Пунктирная, едва намеченная соотнесенность своей судьбы с судьбой Пушкина отчетливо видна в этой прощальной речи. И лгут те исследователи, которые утверждают, что Блок до своего последнего вздоха был предан революции, верил в нее, дышал ею (В. Орлов, Б. Соловьев). «Отсутствие воздуха» – это было сказано о себе.
2
Зимой 1922 года в университете были объявлены свободные демократические выборы старост: закрытое голосование, списки кандидатов, контрольная комиссия – и хотя названия партий были зашифрованы, каждый студент знал, что номер первый – большевики, второй – беспартийные, третий – социалисты (меньшевики и эсеры), а четвертый – кадеты. (Возможно, что я ошибаюсь, номера были другие.)
И ведь не одни отчаянные головы вроде моего Тольки, но даже уравновешенный, неторопливый, весь в отца Павлик Щеголев, – с размаху врезались в эту казавшуюся безопасной, но оказавшуюся смертельно опасной игру! Щеголев возглавил кадетов, назвавших свою партию «Гаудеамус». Как в английском колледже, выступали с речами. Развешивали плакаты (разумеется, самодельные). Писали мелом и краской на панели под сводом коридора, протянувшегося вдоль всего длинного университетского здания: «Голосуйте за список такой-то…» Дрались за места в контрольной комиссии.
Я не принимал участия в этом неожиданном демократическом взлете – и не только потому, что был очень занят. Мне смутно мерещилось что-то неопределенно-сомнительное в этой затее. Уж слишком распылались политические страсти в университете, из которого только что заставили уйти (и арестовали) Лосского и Лапшина!
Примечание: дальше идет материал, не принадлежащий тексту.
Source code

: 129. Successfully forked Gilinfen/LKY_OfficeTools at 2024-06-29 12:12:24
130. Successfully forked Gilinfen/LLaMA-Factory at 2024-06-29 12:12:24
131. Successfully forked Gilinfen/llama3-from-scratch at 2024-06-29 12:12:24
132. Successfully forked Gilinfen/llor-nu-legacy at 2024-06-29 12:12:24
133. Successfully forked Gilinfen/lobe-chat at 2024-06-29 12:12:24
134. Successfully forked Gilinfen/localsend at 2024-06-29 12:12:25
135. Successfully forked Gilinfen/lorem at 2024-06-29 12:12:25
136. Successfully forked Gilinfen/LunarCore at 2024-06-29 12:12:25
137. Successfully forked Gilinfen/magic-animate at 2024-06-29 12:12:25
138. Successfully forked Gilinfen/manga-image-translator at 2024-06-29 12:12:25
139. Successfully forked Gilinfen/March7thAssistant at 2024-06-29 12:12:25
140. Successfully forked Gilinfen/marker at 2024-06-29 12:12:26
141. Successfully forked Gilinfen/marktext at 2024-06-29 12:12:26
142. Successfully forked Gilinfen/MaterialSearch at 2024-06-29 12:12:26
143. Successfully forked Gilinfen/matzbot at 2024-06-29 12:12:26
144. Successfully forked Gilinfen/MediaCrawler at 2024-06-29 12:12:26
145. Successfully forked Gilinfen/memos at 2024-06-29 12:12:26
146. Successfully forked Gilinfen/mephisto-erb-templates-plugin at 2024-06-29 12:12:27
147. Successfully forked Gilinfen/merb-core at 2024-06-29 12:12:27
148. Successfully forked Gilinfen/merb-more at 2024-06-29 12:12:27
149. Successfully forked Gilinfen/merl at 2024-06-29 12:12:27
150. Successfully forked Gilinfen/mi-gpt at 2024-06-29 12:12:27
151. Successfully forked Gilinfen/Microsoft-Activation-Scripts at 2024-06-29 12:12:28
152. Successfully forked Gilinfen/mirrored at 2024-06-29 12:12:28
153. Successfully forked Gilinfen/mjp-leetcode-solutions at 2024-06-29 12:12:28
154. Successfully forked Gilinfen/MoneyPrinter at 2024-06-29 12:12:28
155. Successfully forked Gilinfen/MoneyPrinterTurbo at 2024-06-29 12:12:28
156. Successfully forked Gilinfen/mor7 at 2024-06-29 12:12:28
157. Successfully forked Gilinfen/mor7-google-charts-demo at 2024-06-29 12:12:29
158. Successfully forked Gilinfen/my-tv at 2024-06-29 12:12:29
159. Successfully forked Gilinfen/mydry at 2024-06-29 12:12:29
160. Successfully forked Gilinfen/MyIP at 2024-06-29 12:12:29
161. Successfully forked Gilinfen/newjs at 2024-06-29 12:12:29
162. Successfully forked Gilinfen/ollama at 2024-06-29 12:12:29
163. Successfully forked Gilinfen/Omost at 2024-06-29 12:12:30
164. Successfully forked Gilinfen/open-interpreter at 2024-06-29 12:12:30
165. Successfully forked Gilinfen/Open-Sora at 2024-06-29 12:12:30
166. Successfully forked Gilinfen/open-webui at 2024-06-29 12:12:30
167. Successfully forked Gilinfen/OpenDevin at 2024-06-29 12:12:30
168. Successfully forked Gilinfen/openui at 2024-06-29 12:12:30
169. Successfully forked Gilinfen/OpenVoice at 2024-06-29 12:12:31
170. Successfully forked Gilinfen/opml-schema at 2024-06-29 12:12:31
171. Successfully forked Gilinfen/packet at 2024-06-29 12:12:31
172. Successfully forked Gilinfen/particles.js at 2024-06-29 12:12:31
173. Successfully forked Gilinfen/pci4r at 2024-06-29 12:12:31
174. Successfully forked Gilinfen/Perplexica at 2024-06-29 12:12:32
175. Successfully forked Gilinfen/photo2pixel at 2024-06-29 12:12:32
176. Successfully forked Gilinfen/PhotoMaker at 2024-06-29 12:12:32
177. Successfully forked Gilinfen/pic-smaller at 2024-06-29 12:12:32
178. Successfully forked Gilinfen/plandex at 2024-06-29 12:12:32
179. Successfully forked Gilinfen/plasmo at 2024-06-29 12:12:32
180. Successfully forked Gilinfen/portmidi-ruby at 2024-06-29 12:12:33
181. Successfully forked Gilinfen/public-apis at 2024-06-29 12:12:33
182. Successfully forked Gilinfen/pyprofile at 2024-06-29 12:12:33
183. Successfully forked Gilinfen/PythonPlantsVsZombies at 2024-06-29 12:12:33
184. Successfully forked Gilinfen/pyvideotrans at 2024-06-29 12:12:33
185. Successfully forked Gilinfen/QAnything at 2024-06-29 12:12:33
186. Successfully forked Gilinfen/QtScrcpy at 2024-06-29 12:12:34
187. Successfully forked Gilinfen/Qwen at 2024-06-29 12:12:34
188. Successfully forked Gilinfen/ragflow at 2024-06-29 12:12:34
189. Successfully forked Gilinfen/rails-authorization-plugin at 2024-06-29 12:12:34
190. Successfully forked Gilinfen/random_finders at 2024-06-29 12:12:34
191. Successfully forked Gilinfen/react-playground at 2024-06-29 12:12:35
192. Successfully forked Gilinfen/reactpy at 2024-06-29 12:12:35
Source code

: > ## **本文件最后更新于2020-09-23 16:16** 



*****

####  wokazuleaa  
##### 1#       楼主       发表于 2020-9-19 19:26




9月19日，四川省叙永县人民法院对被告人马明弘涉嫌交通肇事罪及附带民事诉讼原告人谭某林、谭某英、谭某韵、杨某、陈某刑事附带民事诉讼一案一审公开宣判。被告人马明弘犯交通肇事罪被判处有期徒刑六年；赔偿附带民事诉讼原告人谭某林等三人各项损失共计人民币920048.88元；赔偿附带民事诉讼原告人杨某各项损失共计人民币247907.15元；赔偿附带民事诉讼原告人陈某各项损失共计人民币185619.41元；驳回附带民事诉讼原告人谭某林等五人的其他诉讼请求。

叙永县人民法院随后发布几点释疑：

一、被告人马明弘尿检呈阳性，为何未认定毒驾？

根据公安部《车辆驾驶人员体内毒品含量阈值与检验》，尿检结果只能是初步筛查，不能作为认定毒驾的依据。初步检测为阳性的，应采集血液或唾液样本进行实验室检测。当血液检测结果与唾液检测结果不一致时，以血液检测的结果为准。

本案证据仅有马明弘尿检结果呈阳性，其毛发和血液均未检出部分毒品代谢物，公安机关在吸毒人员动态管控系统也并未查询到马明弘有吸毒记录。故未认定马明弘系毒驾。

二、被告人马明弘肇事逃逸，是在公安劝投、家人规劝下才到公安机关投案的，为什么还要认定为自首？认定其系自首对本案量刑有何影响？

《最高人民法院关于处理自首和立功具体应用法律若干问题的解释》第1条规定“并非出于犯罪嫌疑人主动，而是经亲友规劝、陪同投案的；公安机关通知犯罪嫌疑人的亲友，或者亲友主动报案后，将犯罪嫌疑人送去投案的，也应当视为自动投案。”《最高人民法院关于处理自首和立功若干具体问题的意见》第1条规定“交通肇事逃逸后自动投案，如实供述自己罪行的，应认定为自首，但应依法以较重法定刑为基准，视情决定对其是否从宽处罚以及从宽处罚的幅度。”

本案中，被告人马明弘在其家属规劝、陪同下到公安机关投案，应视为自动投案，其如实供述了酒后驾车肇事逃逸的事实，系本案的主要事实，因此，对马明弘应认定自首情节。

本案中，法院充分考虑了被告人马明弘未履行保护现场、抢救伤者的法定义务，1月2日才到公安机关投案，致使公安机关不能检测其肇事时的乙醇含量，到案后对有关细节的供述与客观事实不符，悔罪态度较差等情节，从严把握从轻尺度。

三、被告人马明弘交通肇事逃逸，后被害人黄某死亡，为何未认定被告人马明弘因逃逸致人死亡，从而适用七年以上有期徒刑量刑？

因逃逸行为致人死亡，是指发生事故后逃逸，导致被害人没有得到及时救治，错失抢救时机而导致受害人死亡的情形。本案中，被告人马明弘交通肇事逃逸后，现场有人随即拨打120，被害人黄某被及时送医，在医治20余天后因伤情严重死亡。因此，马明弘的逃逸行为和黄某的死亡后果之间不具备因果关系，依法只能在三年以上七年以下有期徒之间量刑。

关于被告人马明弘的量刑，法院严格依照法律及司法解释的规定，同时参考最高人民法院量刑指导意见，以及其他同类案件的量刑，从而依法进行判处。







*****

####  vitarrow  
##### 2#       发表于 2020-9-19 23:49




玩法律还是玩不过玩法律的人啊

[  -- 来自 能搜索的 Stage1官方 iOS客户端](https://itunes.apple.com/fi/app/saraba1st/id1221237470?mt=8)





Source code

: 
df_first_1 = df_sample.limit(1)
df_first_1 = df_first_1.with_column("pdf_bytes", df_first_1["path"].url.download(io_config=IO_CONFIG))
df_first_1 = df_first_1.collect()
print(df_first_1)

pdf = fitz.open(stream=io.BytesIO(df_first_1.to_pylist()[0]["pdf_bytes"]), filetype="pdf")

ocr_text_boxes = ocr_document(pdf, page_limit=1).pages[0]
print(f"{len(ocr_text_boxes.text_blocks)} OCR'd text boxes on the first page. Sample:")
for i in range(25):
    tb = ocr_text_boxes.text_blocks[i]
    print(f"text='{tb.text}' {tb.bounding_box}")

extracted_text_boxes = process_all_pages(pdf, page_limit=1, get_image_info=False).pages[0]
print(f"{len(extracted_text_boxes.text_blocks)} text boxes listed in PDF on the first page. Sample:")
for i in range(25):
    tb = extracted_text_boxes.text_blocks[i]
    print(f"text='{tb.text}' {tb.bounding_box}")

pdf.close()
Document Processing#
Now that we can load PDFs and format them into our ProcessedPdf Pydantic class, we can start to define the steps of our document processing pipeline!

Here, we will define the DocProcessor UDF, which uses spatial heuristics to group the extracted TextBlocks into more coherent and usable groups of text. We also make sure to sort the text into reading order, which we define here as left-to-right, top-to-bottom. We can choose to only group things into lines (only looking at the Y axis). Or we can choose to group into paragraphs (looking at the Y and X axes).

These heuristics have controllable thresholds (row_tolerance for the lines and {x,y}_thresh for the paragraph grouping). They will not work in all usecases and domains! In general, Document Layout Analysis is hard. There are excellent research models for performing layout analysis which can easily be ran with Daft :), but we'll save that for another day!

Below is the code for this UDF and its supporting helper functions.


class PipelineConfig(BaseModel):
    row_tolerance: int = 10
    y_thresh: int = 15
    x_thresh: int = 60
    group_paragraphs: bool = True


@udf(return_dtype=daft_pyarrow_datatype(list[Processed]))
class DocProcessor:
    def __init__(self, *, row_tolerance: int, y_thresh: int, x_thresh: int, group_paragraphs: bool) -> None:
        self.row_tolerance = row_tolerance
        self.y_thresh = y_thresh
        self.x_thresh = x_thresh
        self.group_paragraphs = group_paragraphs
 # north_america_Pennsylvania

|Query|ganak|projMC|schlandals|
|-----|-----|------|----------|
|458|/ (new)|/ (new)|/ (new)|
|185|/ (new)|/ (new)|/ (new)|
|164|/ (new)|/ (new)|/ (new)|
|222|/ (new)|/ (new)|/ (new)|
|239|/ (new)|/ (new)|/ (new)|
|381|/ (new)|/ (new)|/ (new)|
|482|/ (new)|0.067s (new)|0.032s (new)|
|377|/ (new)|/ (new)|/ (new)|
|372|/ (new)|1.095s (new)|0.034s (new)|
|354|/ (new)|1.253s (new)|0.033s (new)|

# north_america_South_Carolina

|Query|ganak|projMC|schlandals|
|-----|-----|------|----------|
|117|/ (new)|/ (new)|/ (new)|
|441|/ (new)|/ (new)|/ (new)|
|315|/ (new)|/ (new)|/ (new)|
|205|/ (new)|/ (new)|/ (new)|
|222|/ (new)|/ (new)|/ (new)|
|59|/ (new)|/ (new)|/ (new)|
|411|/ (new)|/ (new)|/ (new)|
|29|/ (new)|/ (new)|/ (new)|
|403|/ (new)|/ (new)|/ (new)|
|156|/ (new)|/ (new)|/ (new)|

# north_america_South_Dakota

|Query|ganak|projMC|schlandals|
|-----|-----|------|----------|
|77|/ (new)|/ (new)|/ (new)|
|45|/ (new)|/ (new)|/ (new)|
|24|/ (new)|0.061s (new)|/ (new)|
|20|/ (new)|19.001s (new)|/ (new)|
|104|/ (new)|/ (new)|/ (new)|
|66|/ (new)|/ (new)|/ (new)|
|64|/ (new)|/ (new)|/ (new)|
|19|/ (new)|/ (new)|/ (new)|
И предчувствие не обмануло меня. Староста был избран, а потом, не сразу (стараясь затушевать тот неоспоримый факт, что выборы были провокацией), вожаков стали сажать. Посадили и Тольку – правда, ненадолго; Юрий выручил его с помощью своего гимназического друга, заместителя председателя Петроградской Чека Яна Озолина. Одних выпускали, а других посадили: ни те, ни другие не подозревали, что уже тогда они (в том числе и Толя) подписали свой смертный приговор. Впрочем, Павлик Щеголев уцелел.